TASK TO CARRY OUT:
Look through the records below for the line with "vfov_deg: 56.8" and the line with "f_number: 1.78", then return those lines and all lines between, exactly.

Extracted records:
* * * *
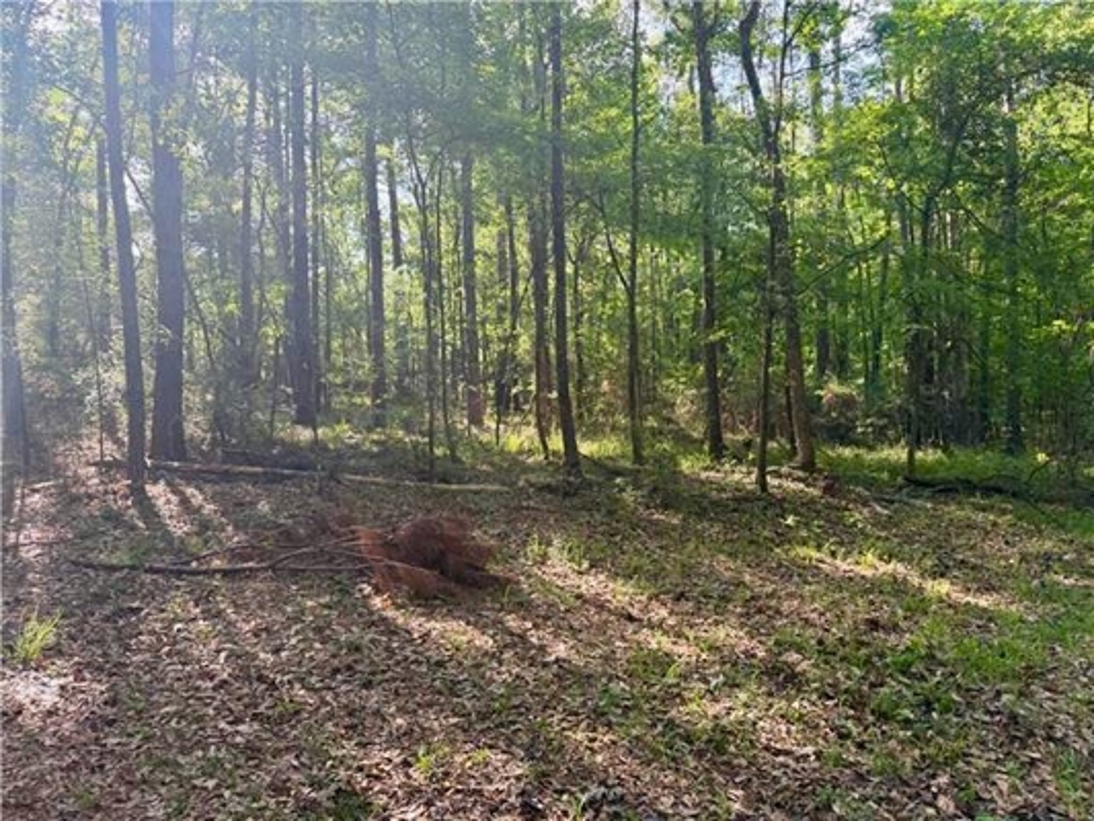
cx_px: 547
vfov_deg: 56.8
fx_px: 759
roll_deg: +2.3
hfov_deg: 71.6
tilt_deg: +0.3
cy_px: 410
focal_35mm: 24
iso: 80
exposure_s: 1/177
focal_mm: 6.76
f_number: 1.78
* * * *
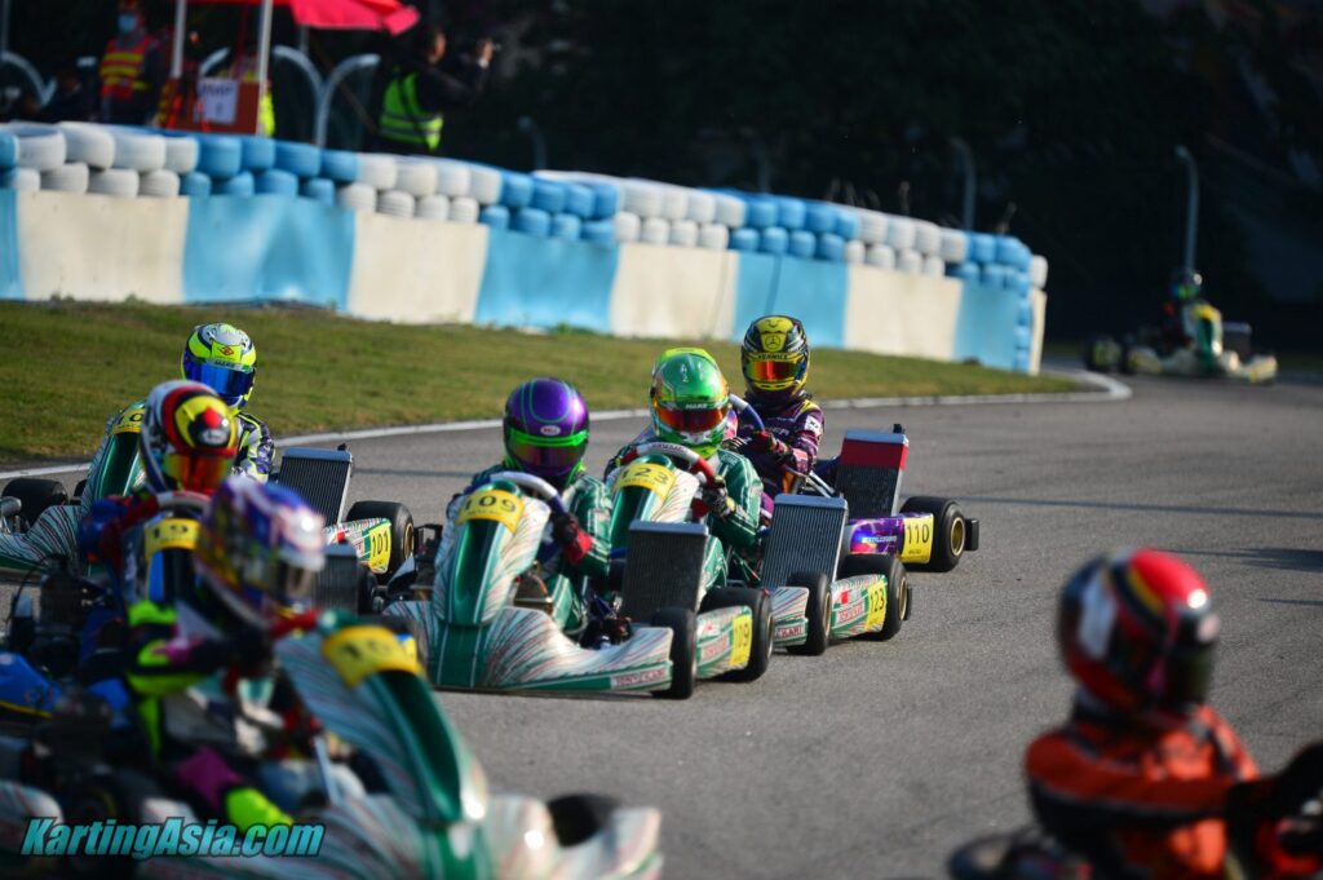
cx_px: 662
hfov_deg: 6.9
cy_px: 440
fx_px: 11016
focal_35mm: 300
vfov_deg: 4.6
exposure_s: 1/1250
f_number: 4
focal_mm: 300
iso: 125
* * * *
RESPONSE FOR THIS EXERCISE:
vfov_deg: 56.8
fx_px: 759
roll_deg: +2.3
hfov_deg: 71.6
tilt_deg: +0.3
cy_px: 410
focal_35mm: 24
iso: 80
exposure_s: 1/177
focal_mm: 6.76
f_number: 1.78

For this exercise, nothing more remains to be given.